Ben realized that he was staring at his own son, standing on the high stump of a broken tree. He stood in a patch of sunlight, and its glare off the boy’s white T-shirt and the fact that he stood at the top of a four-foot pedestal of dead wood gave Charlie the illusion of height and ethereality.
“Just playing,” Ben said. “You know how kids are.” But he had no idea what Charlie was doing. His son faced the dark forest, utterly still, as if waiting for something.
“Is it safe for him to be there?”
“Why wouldn’t it be?” Ben asked. They were far from the house, but Ben could still see the tops of the Crofts’s towers. Technically, this was still within the perimeter he’d confined Charlie to. “We make him carry a whistle in case he runs into any trouble.”
“Does he spend a lot of time out here on his own?”
“School starts in September.”
“Right, right.” Ted nodded and didn’t say anything else, but Ben still heard the things his brother left unasked. Charlie was too quiet for an eight-year-old. Too serious. They’d had him tested in the city, and while it seemed that every other kid they knew had an ADHD diagnosis or was somewhere on the autism spectrum, Charlie was never labeled as anything more than “unusually interior.” He’d even seemed oddly unmarked by the long night he’d been locked in the furnace room.

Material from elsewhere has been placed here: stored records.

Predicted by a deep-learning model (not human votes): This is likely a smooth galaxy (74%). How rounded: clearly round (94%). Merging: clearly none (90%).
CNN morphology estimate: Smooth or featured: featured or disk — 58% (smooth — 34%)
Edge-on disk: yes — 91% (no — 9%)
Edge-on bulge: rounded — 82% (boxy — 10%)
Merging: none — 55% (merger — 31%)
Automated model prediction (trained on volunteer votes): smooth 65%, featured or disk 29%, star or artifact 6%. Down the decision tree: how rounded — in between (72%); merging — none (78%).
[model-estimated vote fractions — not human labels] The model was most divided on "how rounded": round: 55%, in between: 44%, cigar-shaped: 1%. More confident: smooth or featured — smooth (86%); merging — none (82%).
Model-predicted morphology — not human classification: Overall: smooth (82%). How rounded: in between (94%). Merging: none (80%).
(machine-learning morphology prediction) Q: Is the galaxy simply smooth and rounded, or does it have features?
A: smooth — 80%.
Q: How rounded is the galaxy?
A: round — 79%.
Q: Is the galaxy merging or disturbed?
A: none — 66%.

But at least he was interested in something up here. Spending all day in the forest had to be better than sitting alone in his room, as he had in the city.

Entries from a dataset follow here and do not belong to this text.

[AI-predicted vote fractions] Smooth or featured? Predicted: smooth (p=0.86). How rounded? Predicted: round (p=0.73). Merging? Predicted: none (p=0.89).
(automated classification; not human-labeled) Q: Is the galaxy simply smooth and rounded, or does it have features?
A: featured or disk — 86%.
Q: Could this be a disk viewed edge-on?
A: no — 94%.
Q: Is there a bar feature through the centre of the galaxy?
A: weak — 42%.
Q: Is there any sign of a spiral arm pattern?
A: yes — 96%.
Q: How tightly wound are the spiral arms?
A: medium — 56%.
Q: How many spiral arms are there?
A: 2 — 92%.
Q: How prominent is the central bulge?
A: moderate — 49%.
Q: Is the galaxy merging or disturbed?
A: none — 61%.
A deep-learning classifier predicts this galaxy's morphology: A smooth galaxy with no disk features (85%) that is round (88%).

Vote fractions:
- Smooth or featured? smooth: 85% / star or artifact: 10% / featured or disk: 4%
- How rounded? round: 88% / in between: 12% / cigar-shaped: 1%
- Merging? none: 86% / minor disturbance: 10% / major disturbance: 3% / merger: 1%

Ben cast a last glance at Charlie, the white of his shirt just visible through the trees. So still, Ben thought to himself. He wondered how his son had ever learned to be so still.
November 24, 1777
Dearest Kathy,
The bitterest of cold weather has fallen upon us. Game is nowhere to be found, as the conditions are too severe for both hunter and prey. William White has lost two fingers, and Matthew Armfield may lose an ear after yesterday’s venture to the northern fields in search of deer.
The last of the horses has been slain and its meat eaten. Now we must make do with griddle cakes and porridge made from last season’s grain, but our stores have dwindled terribly.

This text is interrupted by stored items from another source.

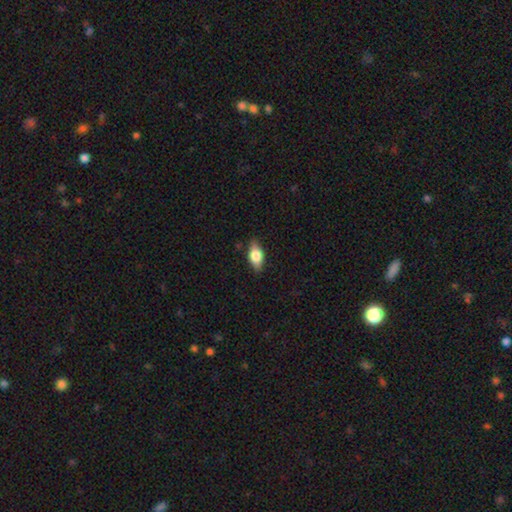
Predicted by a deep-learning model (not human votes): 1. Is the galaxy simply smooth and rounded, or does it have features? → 70% smooth, 23% featured or disk, 7% star or artifact.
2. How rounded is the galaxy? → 85% in between, 8% cigar-shaped, 6% round.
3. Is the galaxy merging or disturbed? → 84% none, 13% minor disturbance, 3% major disturbance, 1% merger.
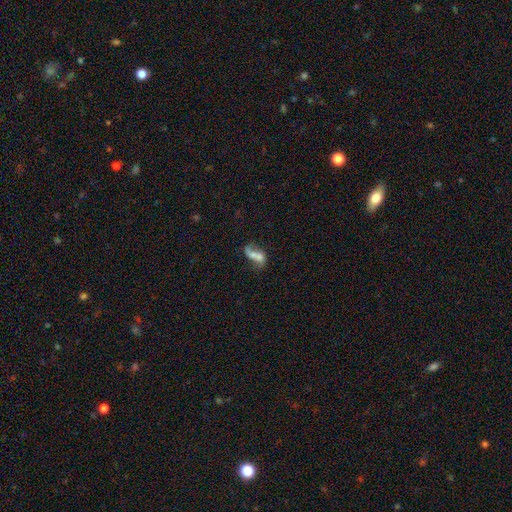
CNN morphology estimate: Q: Smooth or featured?
A: featured or disk (45%); runner-up: smooth (44%)
Q: Merging?
A: merger (45%); runner-up: none (25%)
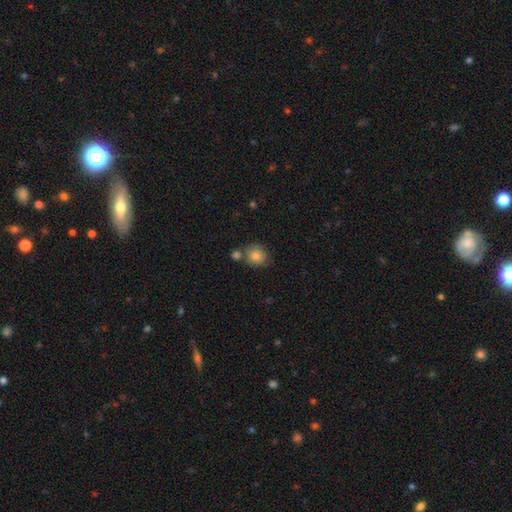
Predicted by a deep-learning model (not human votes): A smooth galaxy with no disk features (83%) that is round (74%).

Vote fractions:
- Smooth or featured? smooth: 83% / featured or disk: 9% / star or artifact: 8%
- How rounded? round: 74% / in between: 25% / cigar-shaped: 1%
- Merging? none: 62% / merger: 18% / minor disturbance: 15% / major disturbance: 5%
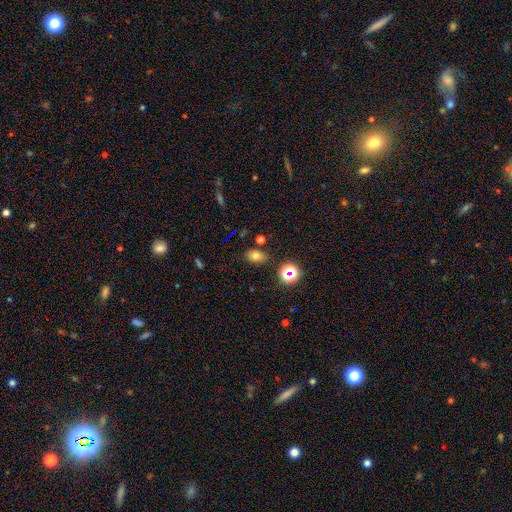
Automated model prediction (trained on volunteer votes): smooth 71%, star or artifact 18%, featured or disk 11%. Down the decision tree: how rounded — in between (75%); merging — none (81%).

George and Bennett Townsend set out for the ruins of Swannhaven at first light in search of supplies that the Iroquois might have overlooked. Father thought them fools, but it is true that, save for some strange sounds from the forest, we have not seen the Indians since their attack. Nevertheless, George and Bennett left hours ago and there has been no sign of them. The sun has fallen behind the mountains, and we fear they shall not return to us.
For our family, we have fared better than many. Emmett is sick, and you know how difficult the cold is for him. James has lost some weight, as we all have, but I now see beneath his childhood face the handsome man he will become. And our Jack is the bravest of the men, and no Iroquois hatchet can match the acuity of his wit. He keeps the men strong and can coax a smile from even Goody Smythe.
But as much as Jack keeps our spirits high, and Father’s sermons keep our resolve strong, we worry about the winter, and we worry about the war. The fall of the fort at Ticonderoga still weighs upon us, and before the snows we learned the ill news that the British army that took New York has now seized Philadelphia from General Washington. Does the general still live? The men whisper of old rumors that more of the king’s armies march on us from Quebec. I wonder if Boston has fallen, as well. I fear for you, sister.
The only solace is that it is difficult to think beyond the hunger that gnaws at us. Worries of the war pale beside the imperatives of our empty stomachs. The world has never seemed more far away. Pray for us, dear sister, as I shall pray for you.